Write out the forum post about the Sea-Gull alarm movement from the words containing "## Chascomm (Sep" through "be proud of)", swapping "reconditioned" for "restored".

Text passage >>
>> start

# Watch Out Poljot!



## Chascomm (Sep 9, 2005)

Until recently, if you saw a new international/ebay-brand watch with a mechanical alarm movement, you could safely presume that it was Poljot-powered. (After all, those snobby brands that build new watches with reconditioned vintage A.Schild movements tend to trumpet the fact as if it was something to be proud of)

But that's all changed this year. Not content to just to skeletonize their popular column-wheel chronograph and flying-tourbillon movements, the guys at Tianjin have introduced their own mechanical alarm movement!

Introducing the Sea-Gull ST28, now available in Sorna and Trias brands from Germany.

















As you can see, it is the classic Schild layout as per Poljot 2612.1 and Citizen 4H, but it has been reworked somewhat. Hard to be sure from the photo, but the modifications seem to be aimed at reducing the thickness of the movement, so perhaps an auto version will follow.

>> end

Recorded information >>
>> start

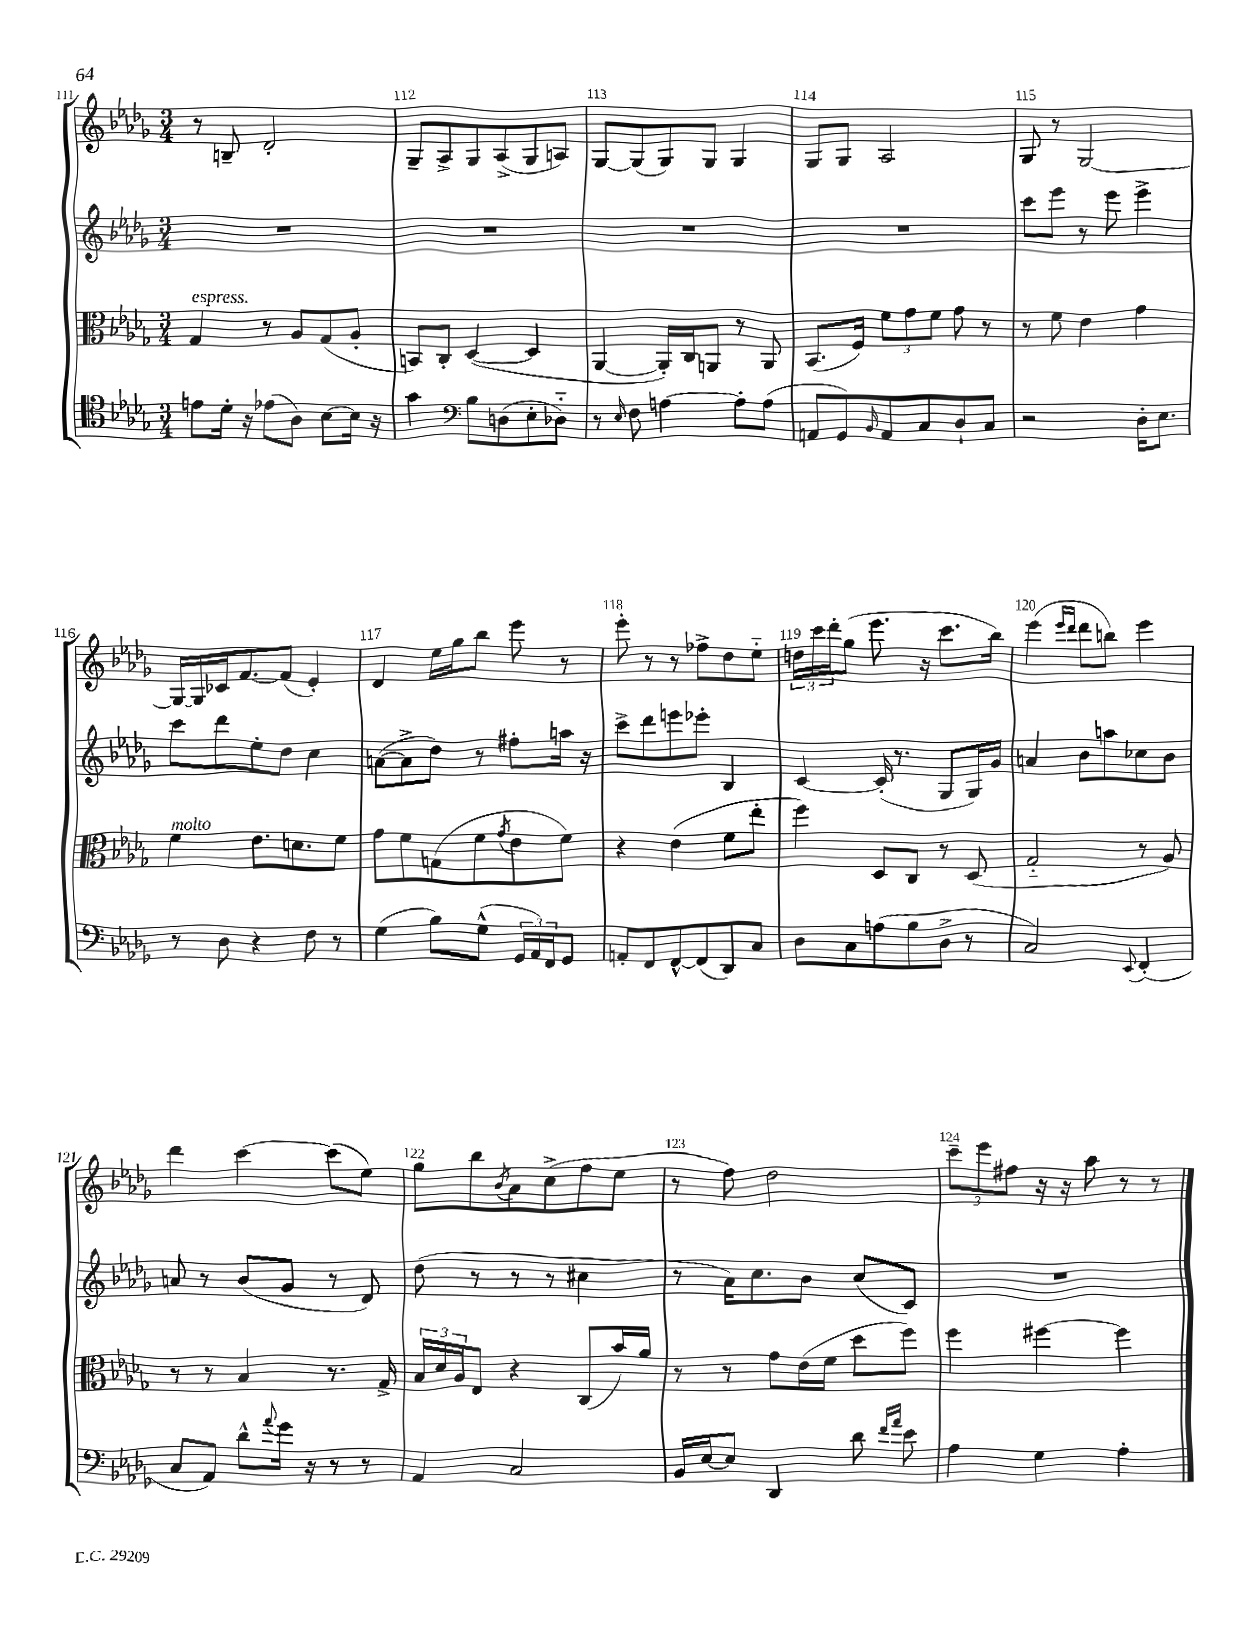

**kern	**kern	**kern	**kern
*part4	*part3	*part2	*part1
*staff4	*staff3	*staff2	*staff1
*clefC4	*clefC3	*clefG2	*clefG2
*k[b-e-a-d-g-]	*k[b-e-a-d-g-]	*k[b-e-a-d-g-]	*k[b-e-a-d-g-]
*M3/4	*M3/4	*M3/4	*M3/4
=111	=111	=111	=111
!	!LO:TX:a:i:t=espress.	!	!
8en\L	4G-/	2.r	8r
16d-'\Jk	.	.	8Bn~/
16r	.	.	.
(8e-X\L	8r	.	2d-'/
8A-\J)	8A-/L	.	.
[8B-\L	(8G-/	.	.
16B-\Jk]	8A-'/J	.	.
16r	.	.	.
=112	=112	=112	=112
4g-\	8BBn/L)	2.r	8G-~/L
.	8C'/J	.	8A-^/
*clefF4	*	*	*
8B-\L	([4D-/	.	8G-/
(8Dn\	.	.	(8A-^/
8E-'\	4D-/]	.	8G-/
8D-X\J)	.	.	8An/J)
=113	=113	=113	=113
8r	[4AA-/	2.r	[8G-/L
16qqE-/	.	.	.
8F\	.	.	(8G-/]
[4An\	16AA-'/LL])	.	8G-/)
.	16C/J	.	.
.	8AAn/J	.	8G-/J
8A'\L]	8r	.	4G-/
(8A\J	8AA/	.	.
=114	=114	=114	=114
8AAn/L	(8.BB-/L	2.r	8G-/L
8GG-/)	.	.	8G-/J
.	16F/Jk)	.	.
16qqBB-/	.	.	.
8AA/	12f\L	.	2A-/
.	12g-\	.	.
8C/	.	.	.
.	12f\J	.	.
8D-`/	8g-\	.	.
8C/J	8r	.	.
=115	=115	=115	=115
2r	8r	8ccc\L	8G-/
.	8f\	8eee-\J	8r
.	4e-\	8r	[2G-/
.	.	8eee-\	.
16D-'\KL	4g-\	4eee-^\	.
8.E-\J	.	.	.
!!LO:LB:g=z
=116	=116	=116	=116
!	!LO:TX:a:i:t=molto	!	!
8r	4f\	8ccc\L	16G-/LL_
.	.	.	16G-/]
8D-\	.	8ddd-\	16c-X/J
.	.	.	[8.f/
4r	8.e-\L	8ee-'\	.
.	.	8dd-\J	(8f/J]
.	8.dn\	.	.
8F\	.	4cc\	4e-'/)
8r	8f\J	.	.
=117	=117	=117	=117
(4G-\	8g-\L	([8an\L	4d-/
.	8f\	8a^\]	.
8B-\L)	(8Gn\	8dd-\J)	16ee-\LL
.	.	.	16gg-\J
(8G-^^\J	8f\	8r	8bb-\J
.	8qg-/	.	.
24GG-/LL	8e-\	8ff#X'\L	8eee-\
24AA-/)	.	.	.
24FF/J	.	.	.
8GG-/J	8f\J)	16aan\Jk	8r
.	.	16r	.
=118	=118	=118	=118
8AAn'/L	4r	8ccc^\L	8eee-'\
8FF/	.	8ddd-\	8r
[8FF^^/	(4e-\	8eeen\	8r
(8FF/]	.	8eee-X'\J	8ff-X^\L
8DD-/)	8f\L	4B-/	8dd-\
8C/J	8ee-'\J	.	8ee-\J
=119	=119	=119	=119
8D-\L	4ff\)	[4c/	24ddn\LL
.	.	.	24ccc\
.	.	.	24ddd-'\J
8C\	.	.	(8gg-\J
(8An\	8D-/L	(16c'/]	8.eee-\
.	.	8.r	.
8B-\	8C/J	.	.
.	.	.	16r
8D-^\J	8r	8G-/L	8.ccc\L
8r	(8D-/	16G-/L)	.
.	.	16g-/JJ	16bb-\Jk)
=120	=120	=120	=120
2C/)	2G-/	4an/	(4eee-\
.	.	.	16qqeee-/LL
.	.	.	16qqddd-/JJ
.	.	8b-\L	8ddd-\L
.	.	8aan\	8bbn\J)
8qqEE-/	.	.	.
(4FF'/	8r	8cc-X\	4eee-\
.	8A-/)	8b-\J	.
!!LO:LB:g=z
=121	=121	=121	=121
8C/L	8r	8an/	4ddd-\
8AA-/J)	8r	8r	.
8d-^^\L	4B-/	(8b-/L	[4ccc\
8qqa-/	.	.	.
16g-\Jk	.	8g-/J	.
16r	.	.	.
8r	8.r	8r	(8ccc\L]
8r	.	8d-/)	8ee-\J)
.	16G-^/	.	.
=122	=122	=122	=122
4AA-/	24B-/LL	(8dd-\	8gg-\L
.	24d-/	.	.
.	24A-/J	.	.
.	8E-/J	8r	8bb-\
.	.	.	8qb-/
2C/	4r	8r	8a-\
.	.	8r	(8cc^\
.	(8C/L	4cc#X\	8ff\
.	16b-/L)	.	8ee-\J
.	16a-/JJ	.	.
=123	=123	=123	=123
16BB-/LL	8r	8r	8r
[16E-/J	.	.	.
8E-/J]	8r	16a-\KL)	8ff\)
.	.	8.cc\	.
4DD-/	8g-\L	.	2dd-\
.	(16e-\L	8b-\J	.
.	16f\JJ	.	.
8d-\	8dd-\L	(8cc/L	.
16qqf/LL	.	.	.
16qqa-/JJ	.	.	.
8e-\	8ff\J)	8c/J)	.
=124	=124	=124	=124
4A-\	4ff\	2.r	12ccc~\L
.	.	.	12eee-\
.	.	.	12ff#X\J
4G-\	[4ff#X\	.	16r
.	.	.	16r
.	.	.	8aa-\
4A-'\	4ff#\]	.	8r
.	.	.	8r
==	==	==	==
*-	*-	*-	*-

>> end

Task result >>
## Chascomm (Sep 9, 2005)

Until recently, if you saw a new international/ebay-brand watch with a mechanical alarm movement, you could safely presume that it was Poljot-powered. (After all, those snobby brands that build new watches with restored vintage A.Schild movements tend to trumpet the fact as if it was something to be proud of)